I say I want to become more and more like Jesus, but I don’t want to do the very things that Christ did and I don’t want to get treated like he got treated. I think I am looking for “Jesus-lite.” I want all of the benefits and none of the other stuff.

Jesus said, ““A new command I give you: Love one another. As I have loved you, so you must love one another.  By this everyone will know that you are my disciples, if you love one another.”[1] He was probably even serious about it. He did, after all, say it was a command. I just don’t like it. And, based on my experiences with other folks, they don’t much like it either.
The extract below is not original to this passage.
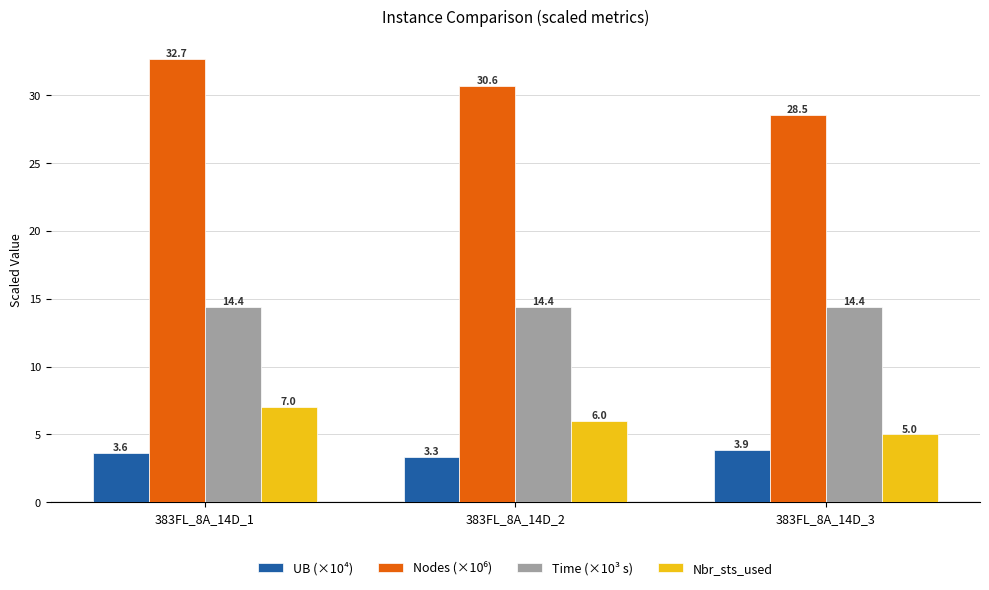

What is the spread (max minus min) of values at 383FL_8A_14D_3?

24.6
Jesus knew that we would have conflict and trouble with each other. What was going to be unique about us was the way we dealt with that conflict: with Love. Unfortunately, most of us want to avoid conflict rather than deal with it and in turn miss our chance to demonstrate Christ-like love. Here are a few ways that we do this:

  1. We choose people that will believe our innocence and the other person’s guilt. We tell the story that puts us in the best possible light and the other person in the worst.
  2. We avoid dealing with the issues that are creating conflict. Mostly we pretend it didn’t happen and then talk with our friends about how we got done dirty.  
  3. We settle for loving the lovable and ignoring the unlovable.
  4. We spend little time giving our attitudes over to the Holy Spirit for correction. Self reflection is a good thing in these times. We can ask, “Is my attitude towards that person bringing dishonor to the name of Christ?” And, “What must I do to be more like Christ?”
  5. We claim that our love will give the impression that we condone their behavior. If this is true, Jesus is in really big trouble.
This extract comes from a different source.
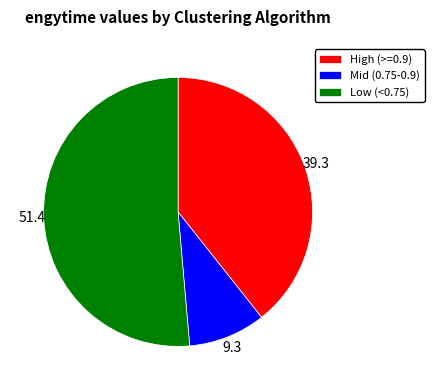

Do High (>=0.9) and Low (<0.75) together represent more than half of the pie?

Yes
Loving like Jesus is hard. In fact, without the Holy Spirit it is impossible. My first inclination is to avoid this command by rationalizing my actions of not loving. This doesn’t fly with the Holy Spirit. Thankfully, the Spirit nudges me and empowers me to do the things I don’t want to do. It is difficult and often uncomfortable; however, every time I am fully obedient, I can sense the Image of Christ becoming clearer in me.

Are you guilty of living a less than Christ-like life? What is the Spirit asking you to do?